Manchin was instrumental in ending the federal government shutdown in January; the senator and Sen. Susan Collins, R-Maine, worked to unite lawmakers behind a resolution reopening the government.

Manchin said he will see if there is an interest in a similar deal this time; he proposed passing six of the remaining appropriations bills unrelated to immigration and a 90-day continuing resolution regarding homeland security. The continuing resolution would give lawmakers more time to discuss how to best address border security.

U.S. Sen. Shelley Moore Capito, R-W.Va.

“I just think a shutdown should not be in our vocabulary. Too many people get hurt during a shutdown,” he said. “With that, I think there’s a pathway forward.”

Sen. Shelley Moore Capito, R-W.Va., spoke on the Senate floor about funding homeland security efforts; the Senate Homeland Security Appropriations Subcommittee passed in June a bill which includes $55.2 billion for the Department of Homeland Security, $14.3 billion for Customs and Border Protection and around $11.7 billion for the Federal Emergency Management Agency.

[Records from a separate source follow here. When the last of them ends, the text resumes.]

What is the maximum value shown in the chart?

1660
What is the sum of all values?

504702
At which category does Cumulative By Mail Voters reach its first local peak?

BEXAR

Capito, the subcommittee’s chairman, said more funding is needed because of increases in the number of people apprehended at the border as well as narcotics.

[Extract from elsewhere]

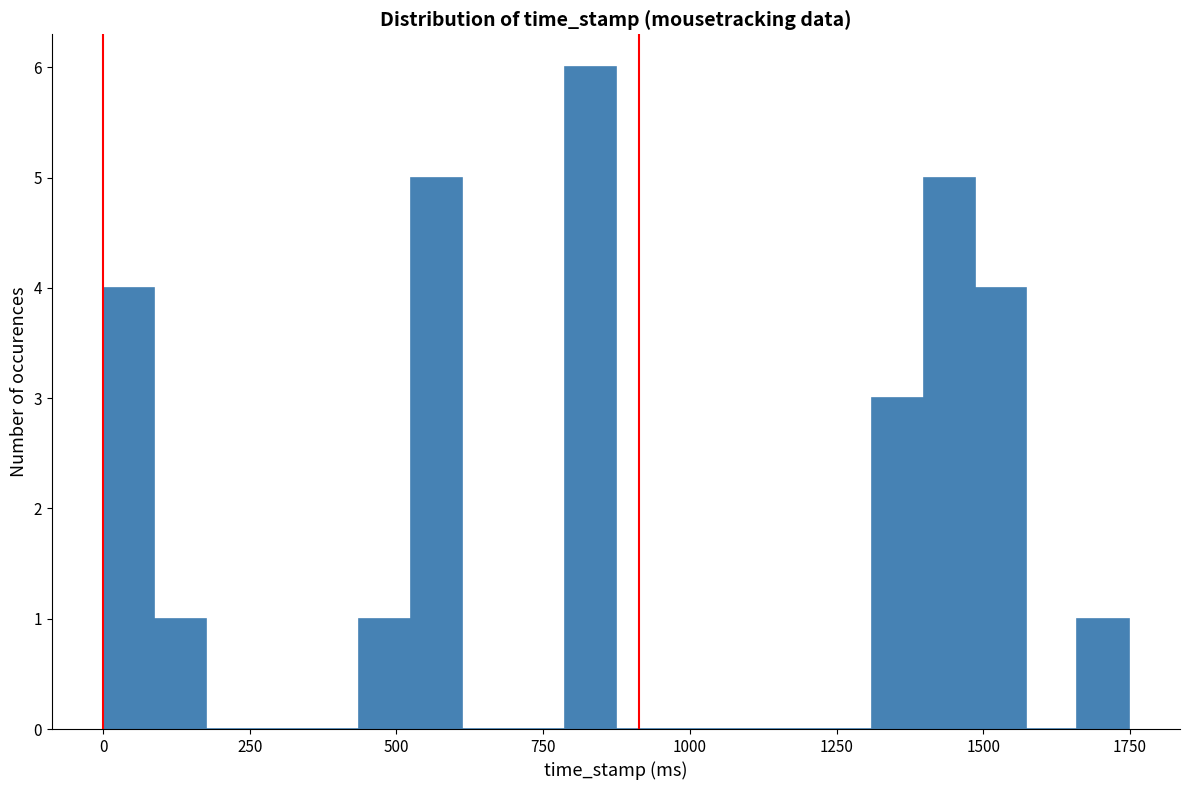

Read against the x-axis, roughly where is the centre of the tallest bar?

850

“Border Patrol estimates it could be catching as little as half the traffic that is illegally crossing the southwest border between the ports of entry,” she said. “We really don’t know who we are catching and we don’t know what they are carrying.”

A May report from the minority staff of the Senate Homeland Security & Governmental Affairs Committee found fentanyl seizures at the border more than double between 2016 and 2017, and staffing shortages at ports of entry have hurt seizure efforts.

“Failure to better secure our border will have consequences for all American communities, and I’m very sad to say that my home state is in an acutely affected area,” Capito said.

“If we fail to better secure our border, we are inviting vulnerable migrant populations — many of who may be fleeing danger in their own communities — to subject themselves to dangerous journeys through rugged terrain. They are often doing so under the thumb of cartels who profit from the illegal human trafficking just as they profit from drug trafficking,” she added.

Capito told Bloomberg she is concerned about the possibility of a shutdown, calling such move over the border wall “a fool’s errand.”